Tem quitinete de periferia pedindo o equivalente a uma diária em Paris. “Mas tem ar-condicionado!”, grita o anúncio, esquecendo de avisar que o aparelho só funciona se você ficar parado num raio de 50 centímetros. E tem casa de família achando que virou resort sustentável porque tem uma mangueira no quintal e uma rede armada na sala.

É o famoso “jeitinho paraense”, agora atualizado pra versão COP30. Nossos anfitriões descobriram que podem explorar mais que a floresta: podem explorar turistas também. É o extrativismo da cara de pau.

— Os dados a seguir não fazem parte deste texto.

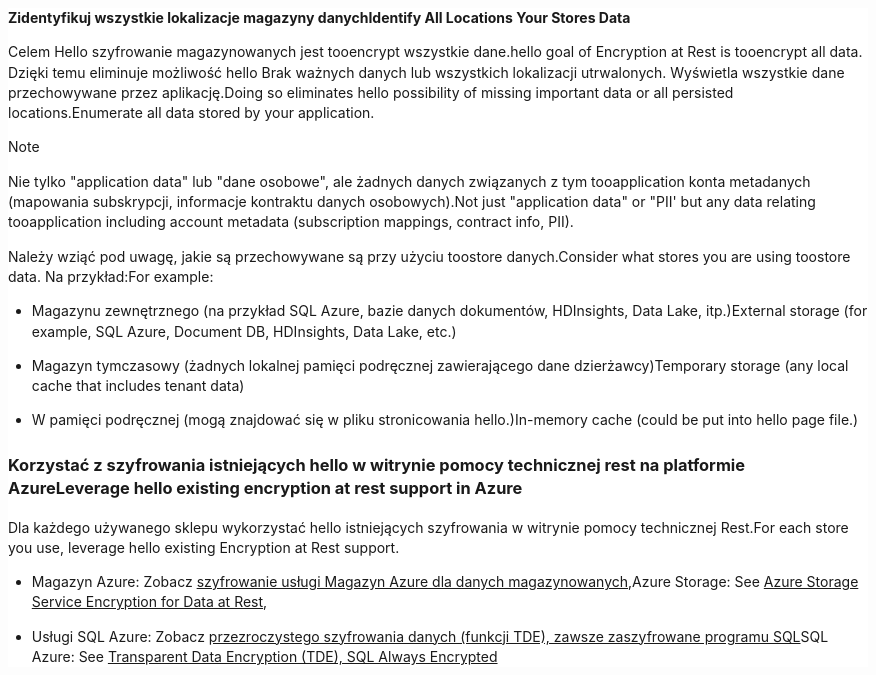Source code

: <span data-ttu-id="03565-259">**Zidentyfikuj wszystkie lokalizacje magazyny danych**</span><span class="sxs-lookup"><span data-stu-id="03565-259">**Identify All Locations Your Stores Data**</span></span>

<span data-ttu-id="03565-260">Celem Hello szyfrowanie magazynowanych jest tooencrypt wszystkie dane.</span><span class="sxs-lookup"><span data-stu-id="03565-260">hello goal of Encryption at Rest is tooencrypt all data.</span></span> <span data-ttu-id="03565-261">Dzięki temu eliminuje możliwość hello Brak ważnych danych lub wszystkich lokalizacji utrwalonych. Wyświetla wszystkie dane przechowywane przez aplikację.</span><span class="sxs-lookup"><span data-stu-id="03565-261">Doing so eliminates hello possibility of missing important data or all persisted locations.Enumerate all data stored by your application.</span></span> 

> [!Note] 
> <span data-ttu-id="03565-262">Nie tylko "application data" lub "dane osobowe", ale żadnych danych związanych z tym tooapplication konta metadanych (mapowania subskrypcji, informacje kontraktu danych osobowych).</span><span class="sxs-lookup"><span data-stu-id="03565-262">Not just "application data" or "PII' but any data relating tooapplication including account metadata (subscription mappings, contract info, PII).</span></span>

<span data-ttu-id="03565-263">Należy wziąć pod uwagę, jakie są przechowywane są przy użyciu toostore danych.</span><span class="sxs-lookup"><span data-stu-id="03565-263">Consider what stores you are using toostore data.</span></span> <span data-ttu-id="03565-264">Na przykład:</span><span class="sxs-lookup"><span data-stu-id="03565-264">For example:</span></span>

- <span data-ttu-id="03565-265">Magazynu zewnętrznego (na przykład SQL Azure, bazie danych dokumentów, HDInsights, Data Lake, itp.)</span><span class="sxs-lookup"><span data-stu-id="03565-265">External storage (for example, SQL Azure, Document DB, HDInsights, Data Lake, etc.)</span></span>

- <span data-ttu-id="03565-266">Magazyn tymczasowy (żadnych lokalnej pamięci podręcznej zawierającego dane dzierżawcy)</span><span class="sxs-lookup"><span data-stu-id="03565-266">Temporary storage (any local cache that includes tenant data)</span></span>

- <span data-ttu-id="03565-267">W pamięci podręcznej (mogą znajdować się w pliku stronicowania hello.)</span><span class="sxs-lookup"><span data-stu-id="03565-267">In-memory cache (could be put into hello page file.)</span></span>

### <a name="leverage-hello-existing-encryption-at-rest-support-in-azure"></a><span data-ttu-id="03565-268">Korzystać z szyfrowania istniejących hello w witrynie pomocy technicznej rest na platformie Azure</span><span class="sxs-lookup"><span data-stu-id="03565-268">Leverage hello existing encryption at rest support in Azure</span></span>

<span data-ttu-id="03565-269">Dla każdego używanego sklepu wykorzystać hello istniejących szyfrowania w witrynie pomocy technicznej Rest.</span><span class="sxs-lookup"><span data-stu-id="03565-269">For each store you use, leverage hello existing Encryption at Rest support.</span></span>

- <span data-ttu-id="03565-270">Magazyn Azure: Zobacz [szyfrowanie usługi Magazyn Azure dla danych magazynowanych](https://docs.microsoft.com/azure/storage/storage-service-encryption),</span><span class="sxs-lookup"><span data-stu-id="03565-270">Azure Storage: See [Azure Storage Service Encryption for Data at Rest](https://docs.microsoft.com/azure/storage/storage-service-encryption),</span></span>

- <span data-ttu-id="03565-271">Usługi SQL Azure: Zobacz [przezroczystego szyfrowania danych (funkcji TDE), zawsze zaszyfrowane programu SQL](https://msdn.microsoft.com/library/mt163865.aspx)</span><span class="sxs-lookup"><span data-stu-id="03565-271">SQL Azure: See [Transparent Data Encryption (TDE), SQL Always Encrypted](https://msdn.microsoft.com/library/mt163865.aspx)</span></span>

Enquanto isso, a cidade segue com ruas esburacadas, ônibus a vapor e um trânsito que transformaria qualquer delegado da ONU em defensor ferrenho da bicicleta. Mas não importa. O que vale é meter um preço de Nova Iorque e torcer pra alguém cair.

No fim, Belém corre o risco de ser lembrada não pela cultura riquíssima, pela culinária premiada ou pela biodiversidade única. Mas sim por ter inovado no mercado da especulação com o carisma de quem sorri cobrando R$ 6 mil a diária num puxadinho.

Se preparem, turistas. Aqui a floresta é Amazônica, mas o espírito é 171.